After declining for 10 straight weeks, COVID-19 hospitalizations plateaued in Clark County this week and inched up statewide, according to new state data released Wednesday.
Deaths also ticked up after falling last week to their lowest point of the pandemic.
Epidemiologist Brian Labus said the slight increases in some disease metrics aren’t significant, adding that when numbers have hit bottom they’re going to “bounce around a little bit.”
“The hospitalizations and deaths are low, and there’s no indication that they’re trending back up yet,” said Labus, an assistant professor of epidemiology and biostatistics at UNLV’s School of Public Health.
Confirmed or suspected COVID-19 hospitalizations remained at 87 this week in Clark County, and inched up to 118 statewide from last week’s 115, according to data from the Nevada Department of Health and Human Services.
The 14-day average for daily deaths, which last week reached zero in both the county and state, increased to one.
The 14-day average for confirmed daily new cases fell to 74 from 96 in the county, and to 114 from 144 statewide. These figures are undercounts in part because of the growing use of at-home rapid tests, whose positive results go unreported. Numbers of hospitalizations are considered a better measure of disease trends.
The Nevada Hospital Association in a weekly report said that there are some predictions that there will be “modest” increases in hospitalizations in October but did not provide details.
For weeks, all of Nevada’s counties, or all but one, have had low community levels of COVID-19, a determination made by the Centers for Disease Control and Prevention based on hospitalizations and cases.
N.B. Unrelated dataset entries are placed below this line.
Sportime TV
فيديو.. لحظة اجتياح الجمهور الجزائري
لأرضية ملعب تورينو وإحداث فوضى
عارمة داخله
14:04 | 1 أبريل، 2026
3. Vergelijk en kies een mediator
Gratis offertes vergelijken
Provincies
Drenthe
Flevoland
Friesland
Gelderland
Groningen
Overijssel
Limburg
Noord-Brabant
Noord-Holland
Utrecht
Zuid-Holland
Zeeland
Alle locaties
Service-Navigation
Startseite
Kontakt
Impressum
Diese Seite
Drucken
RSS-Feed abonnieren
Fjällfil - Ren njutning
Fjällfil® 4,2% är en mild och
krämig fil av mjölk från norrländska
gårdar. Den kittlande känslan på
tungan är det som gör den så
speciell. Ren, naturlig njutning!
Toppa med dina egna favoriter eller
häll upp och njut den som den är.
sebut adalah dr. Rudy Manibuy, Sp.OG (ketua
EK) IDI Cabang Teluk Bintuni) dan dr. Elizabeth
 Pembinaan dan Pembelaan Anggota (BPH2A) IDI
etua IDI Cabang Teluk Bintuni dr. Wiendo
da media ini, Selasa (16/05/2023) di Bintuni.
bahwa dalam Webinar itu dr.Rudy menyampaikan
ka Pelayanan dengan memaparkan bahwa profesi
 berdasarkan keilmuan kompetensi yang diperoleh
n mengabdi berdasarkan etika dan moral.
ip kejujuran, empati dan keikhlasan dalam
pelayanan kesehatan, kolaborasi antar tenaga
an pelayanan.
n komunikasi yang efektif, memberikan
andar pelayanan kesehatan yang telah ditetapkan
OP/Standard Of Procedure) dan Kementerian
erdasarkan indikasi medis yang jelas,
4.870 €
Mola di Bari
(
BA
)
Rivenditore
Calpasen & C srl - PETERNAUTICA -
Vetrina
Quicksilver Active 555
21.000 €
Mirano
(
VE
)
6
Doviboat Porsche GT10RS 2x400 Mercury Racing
This week, rural Lander, Mineral and Lincoln counties were designated as having medium levels of COVID-19, while the remainder of the state was at low.
Cassius Lockett, director of disease surveillance and control for the Southern Nevada Health District, said COVID-19 metrics in Clark County continue to trend downward.
“We’re in a good position,” he said.
The emergence of a new variant that can evade built-up immunity from prior infection or vaccination could reverse the downward trend, health officials say.
Wastewater surveillance conducted in Southern Nevada to spot disease trends continues to find omicron subvariant BA.5 in most samples, said Edwin Oh, a researcher and associate professor at UNLV’s Kirk Kerkorian School of Medicine. BA.5 was the dominant strain this summer and is targeted by the new, bivalent booster shot.
However, Oh and his colleagues have started to observe the emergence locally of new variants BF.7 and BA.2.75, strains also being detected in other parts of the country.
It remains uncertain whether these new strains could result in an increase in cases, health officials say.